Every Moment Counts
I didn't have to wonder why I had received this particular book as a gift. Its title was unique and stopped me in my tracks just reading the front cover, In Praise of Slowness - Challenging the Cult of Speed.
I knew, in fact, the moment I held the little book that my time of reckoning had come and I would take to heart what would be waiting on its pages. Having been nicknamed "Don't-Waste-A-Minute Bethie" by my children years ago, I admit to being a speedaholic ready for reform.

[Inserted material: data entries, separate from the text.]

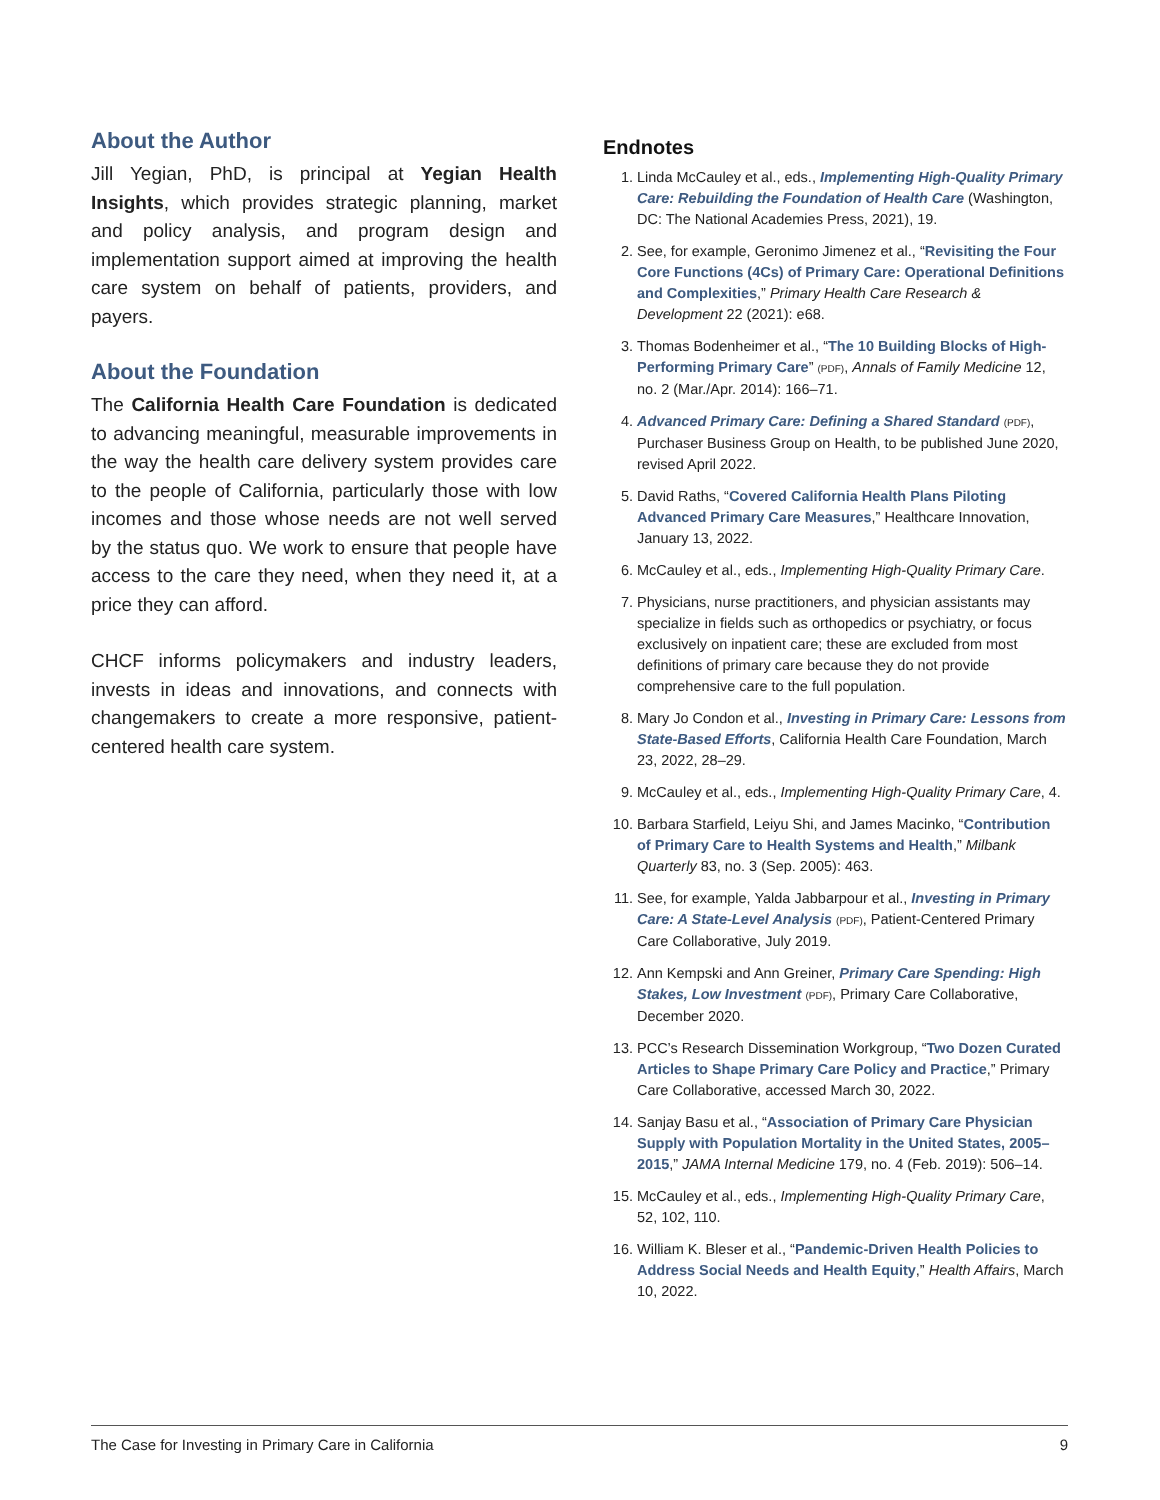About the Author
Jill Yegian, PhD, is principal at Yegian Health Insights, which provides strategic planning, market and policy analysis, and program design and implementation support aimed at improving the health care system on behalf of patients, providers, and payers.
About the Foundation
The California Health Care Foundation is dedicated to advancing meaningful, measurable improvements in the way the health care delivery system provides care to the people of California, particularly those with low incomes and those whose needs are not well served by the status quo. We work to ensure that people have access to the care they need, when they need it, at a price they can afford.
CHCF informs policymakers and industry leaders, invests in ideas and innovations, and connects with changemakers to create a more responsive, patient-centered health care system.
Endnotes
1. Linda McCauley et al., eds., Implementing High-Quality Primary Care: Rebuilding the Foundation of Health Care (Washington, DC: The National Academies Press, 2021), 19.
2. See, for example, Geronimo Jimenez et al., “Revisiting the Four Core Functions (4Cs) of Primary Care: Operational Definitions and Complexities,” Primary Health Care Research & Development 22 (2021): e68.
3. Thomas Bodenheimer et al., “The 10 Building Blocks of High-Performing Primary Care” (PDF), Annals of Family Medicine 12, no. 2 (Mar./Apr. 2014): 166–71.
4. Advanced Primary Care: Defining a Shared Standard (PDF), Purchaser Business Group on Health, to be published June 2020, revised April 2022.
5. David Raths, “Covered California Health Plans Piloting Advanced Primary Care Measures,” Healthcare Innovation, January 13, 2022.
6. McCauley et al., eds., Implementing High-Quality Primary Care.
7. Physicians, nurse practitioners, and physician assistants may specialize in fields such as orthopedics or psychiatry, or focus exclusively on inpatient care; these are excluded from most definitions of primary care because they do not provide comprehensive care to the full population.
8. Mary Jo Condon et al., Investing in Primary Care: Lessons from State-Based Efforts, California Health Care Foundation, March 23, 2022, 28–29.
9. McCauley et al., eds., Implementing High-Quality Primary Care, 4.
10. Barbara Starfield, Leiyu Shi, and James Macinko, “Contribution of Primary Care to Health Systems and Health,” Milbank Quarterly 83, no. 3 (Sep. 2005): 463.
11. See, for example, Yalda Jabbarpour et al., Investing in Primary Care: A State-Level Analysis (PDF), Patient-Centered Primary Care Collaborative, July 2019.
12. Ann Kempski and Ann Greiner, Primary Care Spending: High Stakes, Low Investment (PDF), Primary Care Collaborative, December 2020.
13. PCC’s Research Dissemination Workgroup, “Two Dozen Curated Articles to Shape Primary Care Policy and Practice,” Primary Care Collaborative, accessed March 30, 2022.
14. Sanjay Basu et al., “Association of Primary Care Physician Supply with Population Mortality in the United States, 2005–2015,” JAMA Internal Medicine 179, no. 4 (Feb. 2019): 506–14.
15. McCauley et al., eds., Implementing High-Quality Primary Care, 52, 102, 110.
16. William K. Bleser et al., “Pandemic-Driven Health Policies to Address Social Needs and Health Equity,” Health Affairs, March 10, 2022.
The Case for Investing in Primary Care in California 9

In an age of speed and efficiency, it's easy to rev up with our crazy-paced society and get an unbalanced perspective on cramming every possible "productive" moment into every hour of every day. I had in fact taken the norm of our speedy culture to my own fevered pitch of fast-paced lunacy. I actually remember a time a few years back when we were short staffed and I caught myself checking voicemail 8 or 10 times in the short 15-minute period it took to run to the post office . . . SCARY! Just as with any other habit, the need to hurry on to the next task was not only present at work but also in relationships, cooking, helping with homework, etc.
Unsure of when I had adopted the motto that faster is always better, I realized in time that my years of speedy compulsion were wearing me out and causing unnecessary stress in myself and in others.
Even as a person that is energized and motivated by moving fast and getting things done, I began to realize that finding a balance between being productive and rushing through life would have much more satisfying results. Carl Honoré says in his book that the price we pay for unrelenting speed can be a costly one. People all over the world are reclaiming their time, slowing down the pace and living happier, healthier lives as a result. As individuals and groups find balance in all the things they do, people discover energy and efficiency where they may have least expected it - in slowing down.
What's the Hurry?
Zig Ziglar told a simple story of the way we have become obsessed with time. "If my grandfather missed a train, he simply caught one the next day; if my father missed an airplane, he caught one later that day. But I must tell you quite frankly that if I miss one section of a revolving door, my day is shot." If we take the example further for today's working generation, we would more practically look beyond the frustrations of travel to the way we work and communicate and live.
Think of the frustration level while waiting for a website to load or an email attachment to download longer than expected. What takes a matter of seconds seems like hours. With information at our fingertips, we continue to want it to come faster and faster than ever before.
We have gone from the great novelty of making business calls from our car to expecting cell phones to be answered any time, any place. Email somehow requires an answer when it arrives rather than when it is convenient. With accessibility and accountability influencing us 24/7, it is no wonder we become obsessed with saving time. What if we could slow down and manage our time better by asking two simple questions on a regular basis: "What's the hurry?" and "What's important?"
"Challenging the Cult of Speed" is about finding balance and slowing down when it makes sense. It doesn't promote laziness, procrastination or ignoring responsibilities but simply promotes choosing to prioritize and value things at different speeds. When a book like The One-Minute Bedtime Story can become popular, microwave dinners are the norm, and even yoga practitioners are so anxious for results that they push to the point of injury, it's time to stop and think.
Getting a grip on mindless speed may be as simple as taking time for activities that defy acceleration like walking, gardening, reading, stargazing, or keeping a journal. If we listen to the body and the mind when they say, "Slow down," we can develop the discipline to approach circumstances that call for speed and intensity with a calm and unflustered purpose like never before.